Rising cost of living in Barcelona
The boom in short-term rentals in Barcelona has led to a big increase in the price of living within the Catalan capital. Many residents can now not afford housing after rents have risen by almost 70% within the last 10 years, while the price of shopping for an apartment has increased by almost 40%, Collboni said at a city council meeting on June 21, adding that access to housing has develop into a driver of inequality, especially for young people. This has prompted the local government to take drastic measures to ensure access to housing in the town, the Barcelona mayor continued.
“We cannot allow the majority of young people who want to leave their homes to have to leave Barcelona,” said Collboni. According to the leading Spanish newspaper El Pais.
Spain, the second most visited country on the planet
Spain is one in all the most visited countries on the planetAccording to a report published by Statista in June 2024, the country ranks second by way of visitor numbers after France. In 2023, greater than 85 million international tourists were received, the next number than the pre-pandemic record of 83 million in 2019. Catalonia, with its capital Barcelona, was meanwhile the region of Spain that received essentially the most international tourists in 2023.
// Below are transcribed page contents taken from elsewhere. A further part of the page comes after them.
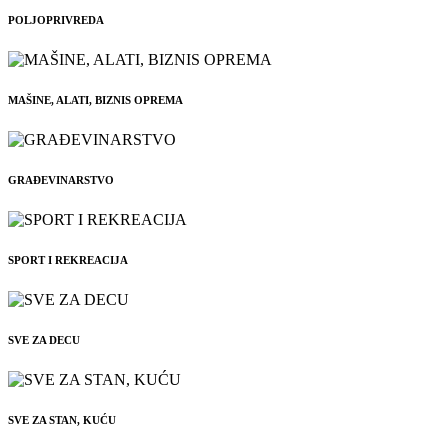
POLJOPRIVREDA
MAŠINE, ALATI, BIZNIS OPREMA
GRAĐEVINARSTVO
SPORT I REKREACIJA
SVE ZA DECU
SVE ZA STAN, KUĆU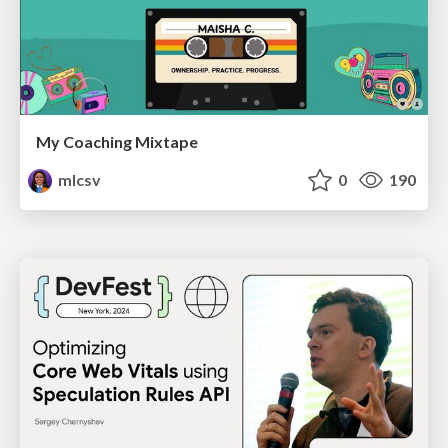
My Coaching Mixtape
mlcsv
0
190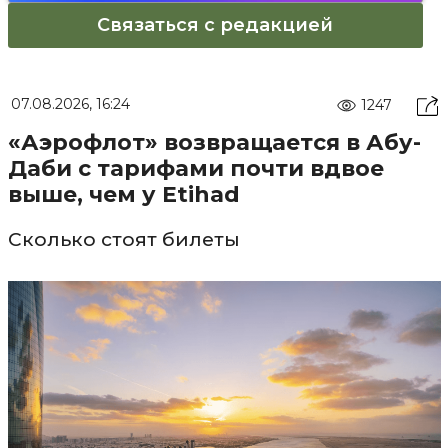
Связаться с редакцией
07.08.2026, 16:24
1247
«Аэрофлот» возвращается в Абу-
Даби с тарифами почти вдвое
выше, чем у Etihad
Сколько стоят билеты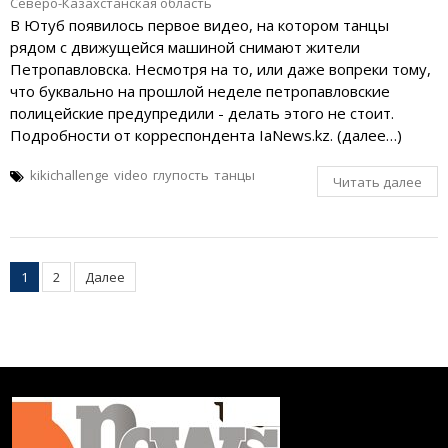
Северо-Казахстанская область
В Ютуб появилось первое видео, на котором танцы
рядом с движущейся машиной снимают жители
Петропавловска. Несмотря на то, или даже вопреки тому,
что буквально на прошлой неделе петропавловские
полицейские предупредили - делать этого не стоит.
Подробности от корреспондента IaNews.kz. (далее…)
kikichallenge
video
глупость
танцы
Читать далее
Пагинация
1
2
Далее
записей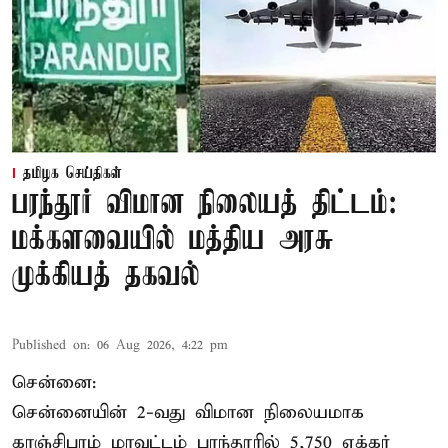
தமிழக செய்திகள்
பரந்தூர் விமான நிலையத் திட்டம்:
மக்களவையில் மத்திய அரசு
முக்கியத் தகவல்
Published on
:
06 Aug 2026, 4:22 pm
சென்னை:
சென்னையின் 2-வது விமான நிலையமாக
காஞ்சிபுரம் மாவட்டம் பரந்தூரில் 5,750 ஏக்கர்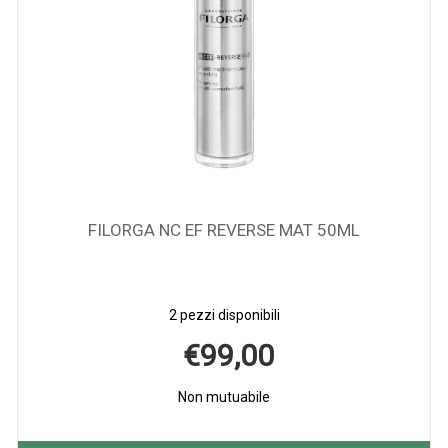
GOCCE SOLARI AUTOABBRONZANTI24
1 pezzo disponibile
€19,90
Non mutuabile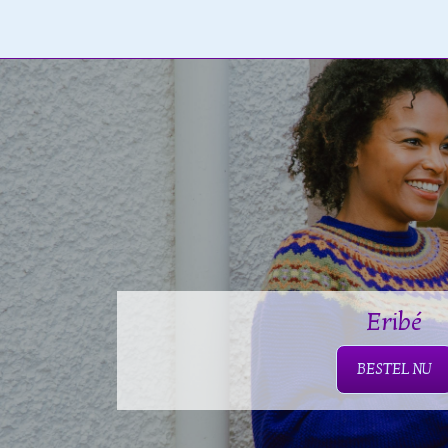
Eribé
BESTEL NU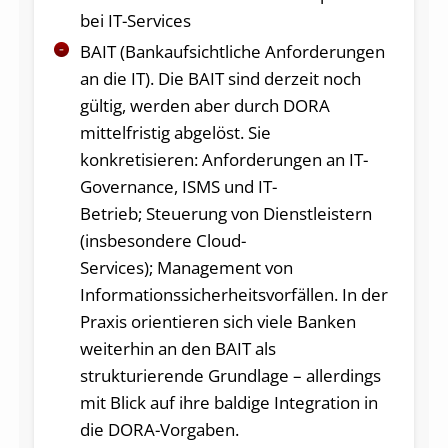
bei IT-Services
BAIT (Bankaufsichtliche Anforderungen
an die IT). Die BAIT sind derzeit noch
gültig, werden aber durch DORA
mittelfristig abgelöst. Sie
konkretisieren: Anforderungen an IT-
Governance, ISMS und IT-
Betrieb; Steuerung von Dienstleistern
(insbesondere Cloud-
Services); Management von
Informationssicherheitsvorfällen. In der
Praxis orientieren sich viele Banken
weiterhin an den BAIT als
strukturierende Grundlage – allerdings
mit Blick auf ihre baldige Integration in
die DORA-Vorgaben.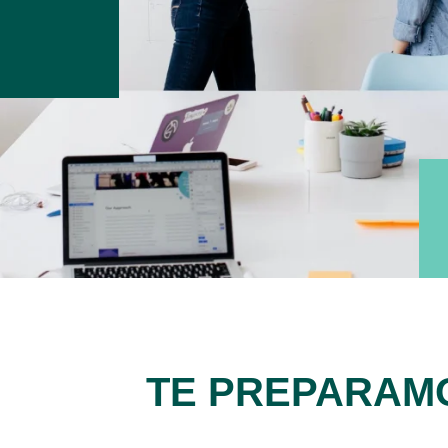
TE PREPARAM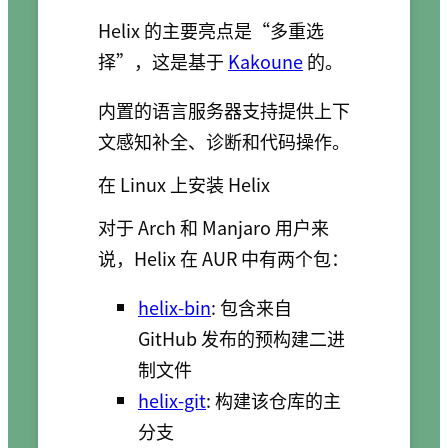
Helix 的主要亮点是“多重选
择”，这是基于
Kakoune
的。
内置的语言服务器支持提供上下
文感知补全、诊断和代码操作。
在 Linux 上安装 Helix
对于 Arch 和 Manjaro 用户来
说，Helix 在 AUR 中有两个包：
helix-bin
: 包含来自
GitHub 发布的预构建二进
制文件
helix-git
: 构建该仓库的主
分支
In recent years, it has develop into increasingly difficult to acquire a permit for short-term rental of apartments in Barcelona. Since 2012, a tourist license has been required to legally rent an apartment defined as a “Vivienda de Uso Turístico” (apartment for tourist purposes) in Barcelona for a period of lower than 31 days. Last 12 months, the principles were tightened, limiting the licenses to a maximum of ten tourist apartments per 100 inhabitants. In addition, the town has restricted the everlasting licenses for Local authorities have also doubled their efforts to trace down and shut illegal tourist rentals.
The fight against illegal holiday homes
These measures have resulted within the closure of 9,700 illegal tourist rentals and the conversion of just about 3,500 apartments into housing for local residents since 2016.
Today’s move is essentially the most drastic one yet taken by the leading Barcelona every day La Vanguardia predicts “bloody judicial war”If Mayor Collboni gets his way, the town council will close the town’s current 10,101 licensed holiday rentals by November 2028 at the most recent. His move, which has stunned the tourism sector, is anticipated to face opposition from various stakeholders, not least the Barcelona Holiday Rental Employers’ Association, and is more likely to end in a lengthy legal battle.
Meanwhile, there is no such thing as a official statement yet from the holiday rental platform Airbnb, which hosts a big proportion of short-term rentals in Barcelona.